DATA EXTRACT Block Start

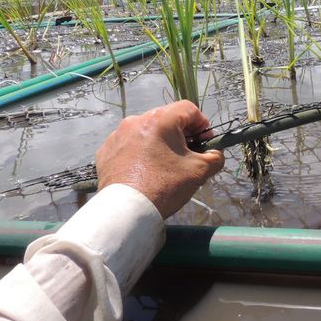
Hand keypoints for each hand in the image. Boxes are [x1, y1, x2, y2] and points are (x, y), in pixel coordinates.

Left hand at [95, 100, 224, 217]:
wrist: (127, 210)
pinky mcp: (105, 151)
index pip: (188, 109)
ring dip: (159, 142)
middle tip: (188, 154)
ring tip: (164, 164)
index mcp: (160, 119)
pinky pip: (128, 145)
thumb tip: (215, 154)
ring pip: (146, 132)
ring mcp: (117, 135)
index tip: (205, 142)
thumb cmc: (165, 185)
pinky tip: (144, 170)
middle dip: (181, 134)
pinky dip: (139, 152)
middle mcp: (136, 120)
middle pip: (166, 119)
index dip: (202, 124)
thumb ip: (214, 157)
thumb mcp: (199, 171)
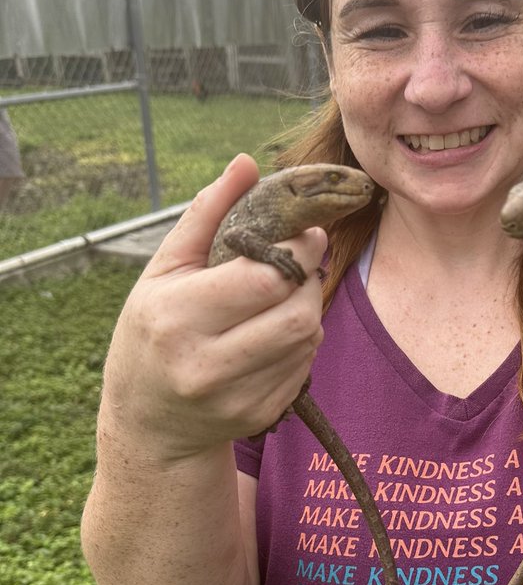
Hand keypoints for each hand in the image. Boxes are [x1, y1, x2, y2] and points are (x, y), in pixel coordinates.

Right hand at [100, 154, 326, 459]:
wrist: (150, 421)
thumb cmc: (153, 329)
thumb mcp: (164, 270)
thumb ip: (205, 213)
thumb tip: (246, 163)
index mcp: (178, 317)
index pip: (264, 279)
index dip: (299, 251)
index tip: (305, 233)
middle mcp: (206, 364)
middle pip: (296, 315)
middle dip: (310, 280)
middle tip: (301, 263)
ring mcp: (235, 397)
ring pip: (307, 341)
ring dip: (309, 309)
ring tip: (286, 296)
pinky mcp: (258, 416)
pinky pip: (304, 368)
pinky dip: (301, 343)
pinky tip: (276, 334)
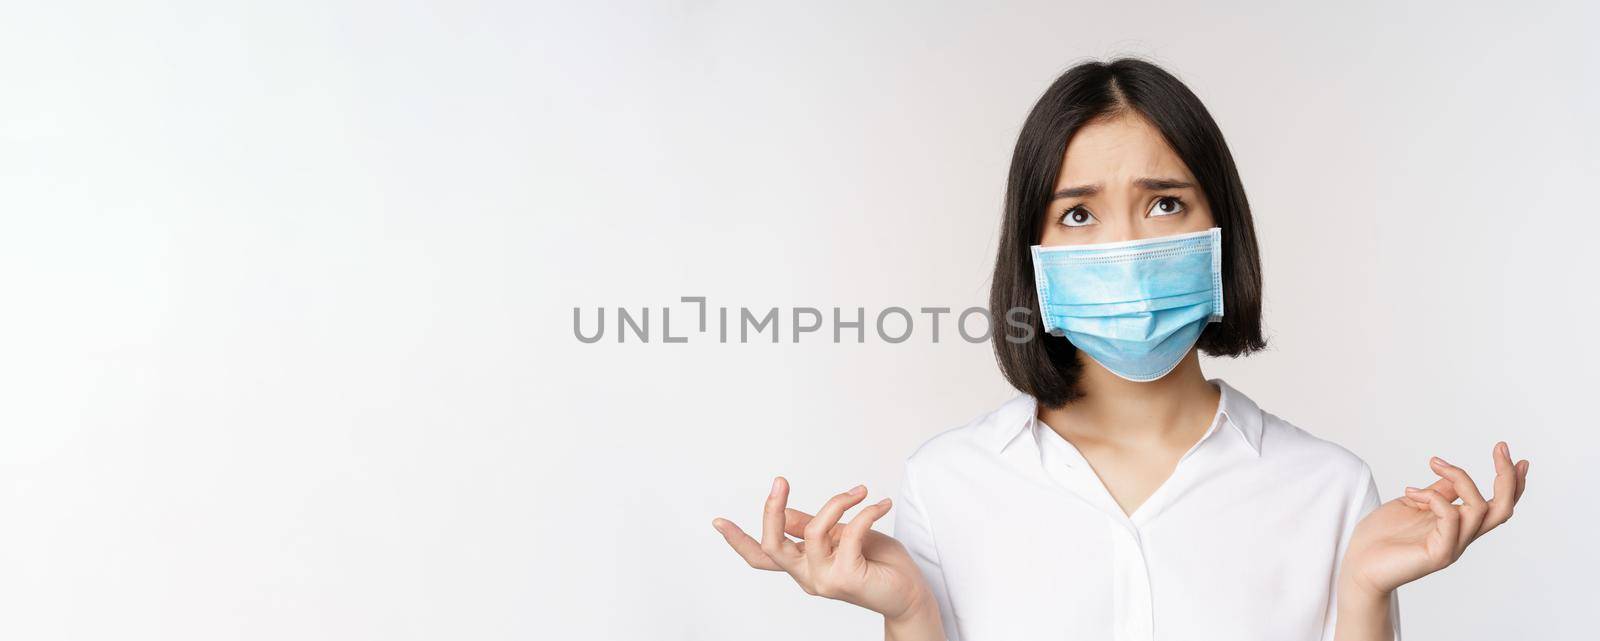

DATA EXTRACT Block End

* TASK STATEMENT: Show the lines above that include "middle".

* ANSWER SPACE:
middle tip: (188, 154)
middle dip: (181, 134)
middle mcp: (136, 120)
middle pip: (166, 119)
middle mcp: (206, 364)
middle pip: (296, 315)
middle dip: (310, 280)
middle tip: (301, 263)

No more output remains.